Creating a creative ad taxonomy

The ad industry has for years sought an ad creative taxonomy to help manage creative ad delivery across linear and streaming.

“As we automate the [creative] supply chain, it’s really critical that we also continue to talk to advertisers about the inclusion of the [Universal] Ad ID,” McConville says, referring to the creative identifier that’s common in linear TV.

“The IAB is making that [adoption] easier,” he adds.

In June, IAB Tech Lab announced its Ad Creative ID Framework, designed to streamline the use of Ad IDs across digital by defining how registered IDs accompany creatives throughout the supply chain, including measurement platforms.

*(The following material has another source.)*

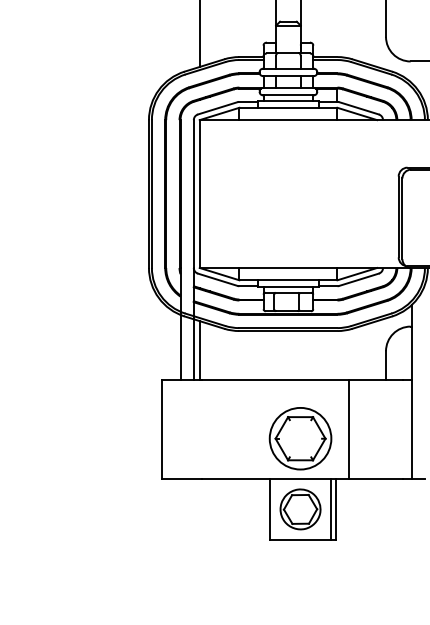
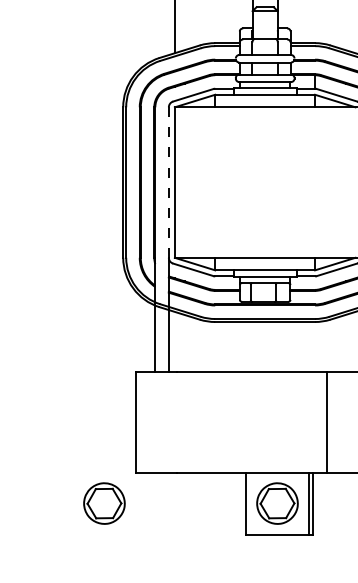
line: (193, 194) -> (168, 183), solid -> dashed
line: (199, 350) -> (174, 341), removed
part: (300, 438) -> (277, 431), removed
part: (130, 509) -> (104, 503), added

Greater adoption of a consistent creative ID within digital would help ease some of the biggest video marketing pain points, including frequency capping, competitive separation and cross-platform reporting.

In the meantime, however, direct integrations between publishers and creative tech partners can at least help add some consistency to how creatives are processed and labeled, says James Shears, VP of business development and client partnerships at XR. This makes it much easier for publishers to access specific information about a creative, such as a brand’s name or category, which can improve the viewing experience by delivering more relevant and less repetitive ads, he says.

The need for automation and standardization in creative ad delivery only intensifies with the proliferation of video ad creatives, including via generative AI, Shears says.

In other words, he says, expect the concept of creative identity to start taking center stage in more industry conversations about video advertising.